=== Begin Enclosure ===
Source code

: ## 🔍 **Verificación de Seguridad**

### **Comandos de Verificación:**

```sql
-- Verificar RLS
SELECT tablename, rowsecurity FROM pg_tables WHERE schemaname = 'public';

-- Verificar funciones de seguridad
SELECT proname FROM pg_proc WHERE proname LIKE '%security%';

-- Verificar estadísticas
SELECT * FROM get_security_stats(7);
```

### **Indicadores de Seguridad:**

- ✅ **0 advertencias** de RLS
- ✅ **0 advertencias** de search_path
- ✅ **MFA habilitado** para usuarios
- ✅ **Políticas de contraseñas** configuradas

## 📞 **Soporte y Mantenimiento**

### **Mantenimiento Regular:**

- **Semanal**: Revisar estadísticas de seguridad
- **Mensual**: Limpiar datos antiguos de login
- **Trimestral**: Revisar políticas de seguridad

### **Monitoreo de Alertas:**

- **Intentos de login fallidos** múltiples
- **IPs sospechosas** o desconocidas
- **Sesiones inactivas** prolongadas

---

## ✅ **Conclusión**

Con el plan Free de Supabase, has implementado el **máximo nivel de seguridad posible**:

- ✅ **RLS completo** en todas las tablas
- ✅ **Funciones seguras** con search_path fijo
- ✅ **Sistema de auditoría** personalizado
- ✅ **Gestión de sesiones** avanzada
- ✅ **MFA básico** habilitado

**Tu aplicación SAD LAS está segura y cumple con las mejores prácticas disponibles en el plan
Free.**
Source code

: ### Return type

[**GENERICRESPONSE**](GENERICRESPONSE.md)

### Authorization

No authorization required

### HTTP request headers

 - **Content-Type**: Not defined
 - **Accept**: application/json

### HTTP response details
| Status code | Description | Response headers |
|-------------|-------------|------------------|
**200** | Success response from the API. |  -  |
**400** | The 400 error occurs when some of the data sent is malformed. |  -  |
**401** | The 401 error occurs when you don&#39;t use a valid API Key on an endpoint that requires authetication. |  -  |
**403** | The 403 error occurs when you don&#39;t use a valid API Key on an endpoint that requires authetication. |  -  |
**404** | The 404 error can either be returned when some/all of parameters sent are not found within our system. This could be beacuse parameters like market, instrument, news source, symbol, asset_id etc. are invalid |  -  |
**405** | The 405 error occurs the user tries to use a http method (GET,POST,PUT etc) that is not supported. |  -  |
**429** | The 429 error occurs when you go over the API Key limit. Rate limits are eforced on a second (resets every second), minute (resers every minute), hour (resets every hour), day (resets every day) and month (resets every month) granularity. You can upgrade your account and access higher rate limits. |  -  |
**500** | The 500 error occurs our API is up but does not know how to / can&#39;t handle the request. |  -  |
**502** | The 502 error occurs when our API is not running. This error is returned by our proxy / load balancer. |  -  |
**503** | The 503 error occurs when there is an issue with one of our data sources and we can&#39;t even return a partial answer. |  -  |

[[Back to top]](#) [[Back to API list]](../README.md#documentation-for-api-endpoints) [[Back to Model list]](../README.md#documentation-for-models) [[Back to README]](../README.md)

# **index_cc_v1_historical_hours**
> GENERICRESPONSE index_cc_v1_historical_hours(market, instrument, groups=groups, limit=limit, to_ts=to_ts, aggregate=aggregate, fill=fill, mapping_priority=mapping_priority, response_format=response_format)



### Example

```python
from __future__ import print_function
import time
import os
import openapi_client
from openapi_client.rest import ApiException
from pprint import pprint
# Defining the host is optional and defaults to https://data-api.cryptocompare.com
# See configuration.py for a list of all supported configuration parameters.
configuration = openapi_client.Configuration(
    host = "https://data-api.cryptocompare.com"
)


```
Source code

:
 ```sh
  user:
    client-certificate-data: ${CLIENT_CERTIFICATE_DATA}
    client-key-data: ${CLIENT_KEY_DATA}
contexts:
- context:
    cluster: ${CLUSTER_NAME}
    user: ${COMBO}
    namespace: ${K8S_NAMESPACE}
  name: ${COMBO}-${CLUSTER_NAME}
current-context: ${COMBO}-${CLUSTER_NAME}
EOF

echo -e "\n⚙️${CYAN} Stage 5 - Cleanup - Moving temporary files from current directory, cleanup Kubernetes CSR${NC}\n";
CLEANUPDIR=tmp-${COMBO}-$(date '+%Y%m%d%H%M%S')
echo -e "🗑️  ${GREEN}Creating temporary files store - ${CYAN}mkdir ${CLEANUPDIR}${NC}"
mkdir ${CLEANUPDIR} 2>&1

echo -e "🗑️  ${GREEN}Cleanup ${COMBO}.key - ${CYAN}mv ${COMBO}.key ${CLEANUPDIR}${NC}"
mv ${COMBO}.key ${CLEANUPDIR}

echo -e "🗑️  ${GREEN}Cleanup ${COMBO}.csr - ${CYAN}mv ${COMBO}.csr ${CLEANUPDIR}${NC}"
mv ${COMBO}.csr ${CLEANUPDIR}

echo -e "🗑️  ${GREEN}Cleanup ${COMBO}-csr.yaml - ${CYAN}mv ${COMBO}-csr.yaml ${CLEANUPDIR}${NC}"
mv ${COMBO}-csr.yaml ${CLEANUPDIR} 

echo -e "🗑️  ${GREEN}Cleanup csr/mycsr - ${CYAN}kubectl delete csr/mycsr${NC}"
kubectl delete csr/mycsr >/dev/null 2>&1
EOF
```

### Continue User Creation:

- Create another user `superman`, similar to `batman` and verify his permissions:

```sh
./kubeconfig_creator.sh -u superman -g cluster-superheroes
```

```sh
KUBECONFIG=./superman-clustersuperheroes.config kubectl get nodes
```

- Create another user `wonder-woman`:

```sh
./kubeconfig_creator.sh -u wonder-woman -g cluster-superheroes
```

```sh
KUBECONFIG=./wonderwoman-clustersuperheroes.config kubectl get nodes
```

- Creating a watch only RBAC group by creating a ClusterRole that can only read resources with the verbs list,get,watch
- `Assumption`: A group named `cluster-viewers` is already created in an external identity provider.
=== End Enclosure ===
__What is expected__.
Print the lines above from the one with "## 📞 **Soporte y Mantenimiento**" through the one with "## ✅ **Conclusión**", both included, exactly as written and nothing more.

__Answer box__.
## 📞 **Soporte y Mantenimiento**

### **Mantenimiento Regular:**

- **Semanal**: Revisar estadísticas de seguridad
- **Mensual**: Limpiar datos antiguos de login
- **Trimestral**: Revisar políticas de seguridad

### **Monitoreo de Alertas:**

- **Intentos de login fallidos** múltiples
- **IPs sospechosas** o desconocidas
- **Sesiones inactivas** prolongadas

---

## ✅ **Conclusión**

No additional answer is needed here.